C’est une aspiration qui ne connaît pas de frontières. C’est elle qui avait fait tomber le rideau de fer en 1989. C’est elle qui avait fait manifester, six mois durant, les Iraniens en 2009. C’est encore elle qui avait suscité les printemps arabes de 2011 dont la force et le provisoire échec rappellent tellement le printemps européen de 1848. C’est toujours elle qui avait soulevé Hong Kong avant de donner le courage aux Biélorusses de défier leur despote et cette aspiration à la liberté vient annoncer, n’en doutons pas, le réveil d’une Russie qu’on sent si lasse du retour en arrière qu’elle vit depuis trop longtemps.
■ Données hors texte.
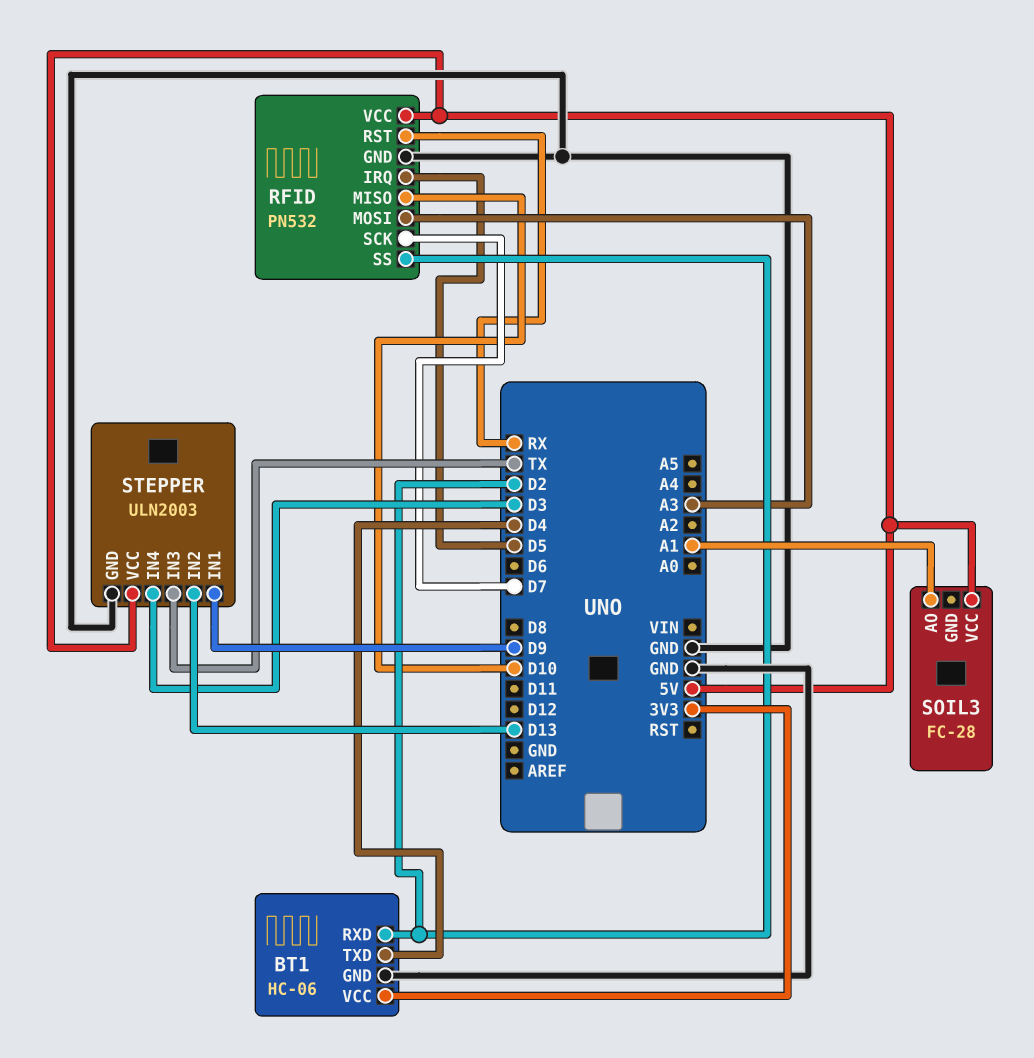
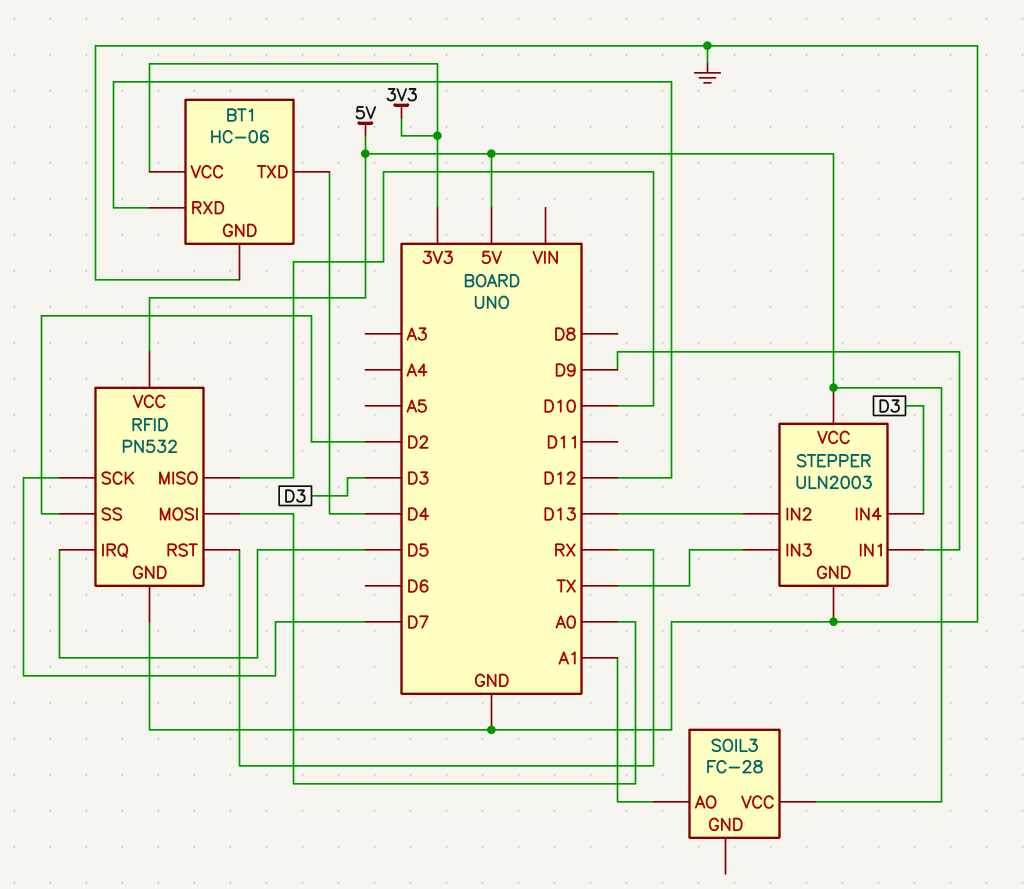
BT1 pin RXD: D2 -> D12
RFID pin MOSI: A3 -> A0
Alors, non ! Ne laissons personne, pas un seul M. XI, pas un seul idéologue des nouvelles droites, pas un seul M. Poutine ou M. Orban, contester l’universalité des idéaux de démocratie et d’Etat de droit dont l’Union européenne a fait ses valeurs. Continuons à les défendre, au contraire, toujours et partout, parce que l’humanité tout entière les partage et qu’ils sont notre force mais là n’est pas le seul enseignement de la révolution biélorusse.
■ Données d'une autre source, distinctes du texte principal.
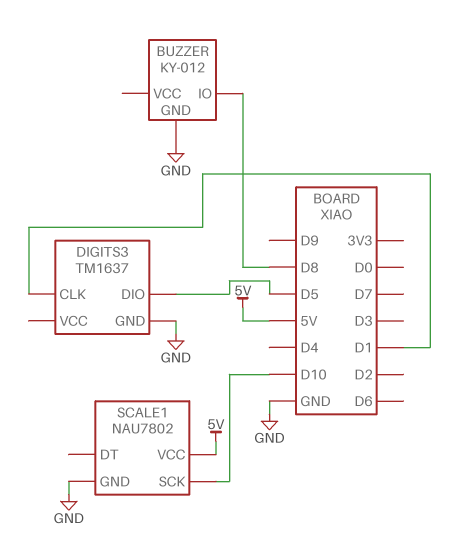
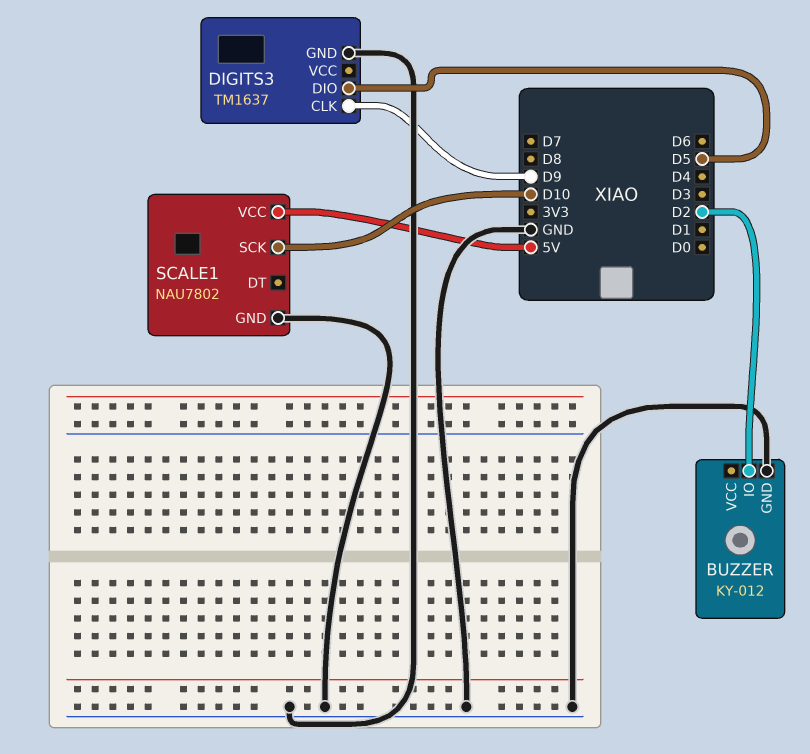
BUZZER pin IO: D8 -> D2
DIGITS3 pin CLK: D1 -> D9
Le deuxième est que le régime russe atteint là ses limites.
M. Poutine a annexé la Crimée mais il a perdu l’Ukraine. Il a porté la guerre en Ukraine orientale mais devra soit finir par s’en retirer soit en prendre en charge la reconstruction. En Ukraine, M. Poutine a conduit la Russie à l’impasse alors même qu’en Libye, rien n’est non plus simple pour lui et qu’au Proche-Orient, le régime iranien, son seul allié, perd ses positions irakienne et libanaise et s’enfonce dans une crise économique qui accroît toujours plus son impopularité.
Si le pouvoir de nuisance du régime russe est considérable, seules les armes sont modernes dans cette puissance pauvre qu’est la Russie. Les infrastructures y sont en ruines, le niveau de vie en baisse et les revenus pétroliers en chute libre. Alors, le mécontentement social grandit en Russie. La popularité de son président ne cesse de reculer et la simultanéité des manifestations de Khabarovsk et de Minsk a tout pour inquiéter M. Poutine qui, bien avant qu’elles n’éclatent, avait conçu de ne plus gouverner que dans l’ombre afin de seulement laisser des fusibles en première ligne.
Ce régime, en un mot, s’affaiblit alors même que la détermination des Biélorusses l’accule à choisir entre des options également risquées. L’une est l’intervention militaire qui créerait à Minsk la même russophobie qu’à Kiev. L’autre est la poursuite de l’envoi de supplétifs civils et policiers qui ne suffira pas à sauver le pouvoir en place. La dernière est un remplacement d’Alexandre Loukachenko qui, même négocié avec le Kremlin, pourrait donner bien des idées aux Russes.
Pour Vladimir Poutine, la passe est si difficile qu’il n’y a malheureusement rien de surprenant à ce qu’on ait voulu attenter à la vie d’Alexeï Navalny, c’est-à-dire du seul opposant à incarner la possibilité d’une relève depuis l’assassinat de Boris Nemtsov il y a cinq ans.
Les amis de M. Poutine s’acharnent à faire le vide. Cela dit toute l’inquiétude de ce régime et quant au troisième enseignement de la révolution biélorusse, il est que l’Union européenne doit continuer à mettre autant de soin que les Biélorusses à se garder de faire de leur pays l’enjeu d’une rivalité de puissances.
C’est en continuant à proposer une médiation que l’Union sera utile aux Biélorusses et à la liberté. Si elle peut jouer un vrai rôle dans cette crise, c’est en réclamant, soir et matin, la libération des prisonniers politiques, en suscitant un mouvement d’opinion dans ses 27 Etats, en pressant M. Loukachenko de revenir à la Raison et en demandant à être reçue, d’urgence, par le président russe pour l’inciter au réalisme et en prendre à témoins le monde entier et son pays.
Vous voulez peser, M. Poutine, faut-il lui dire, et voulez que la Russie pèse dans le monde ? Eh bien, défendez, en Biélorussie, le droit et la concorde et vous défendrez, alors, les intérêts de la Russie, son image, son influence et son rôle de puissance responsable, au lieu de si constamment les saper.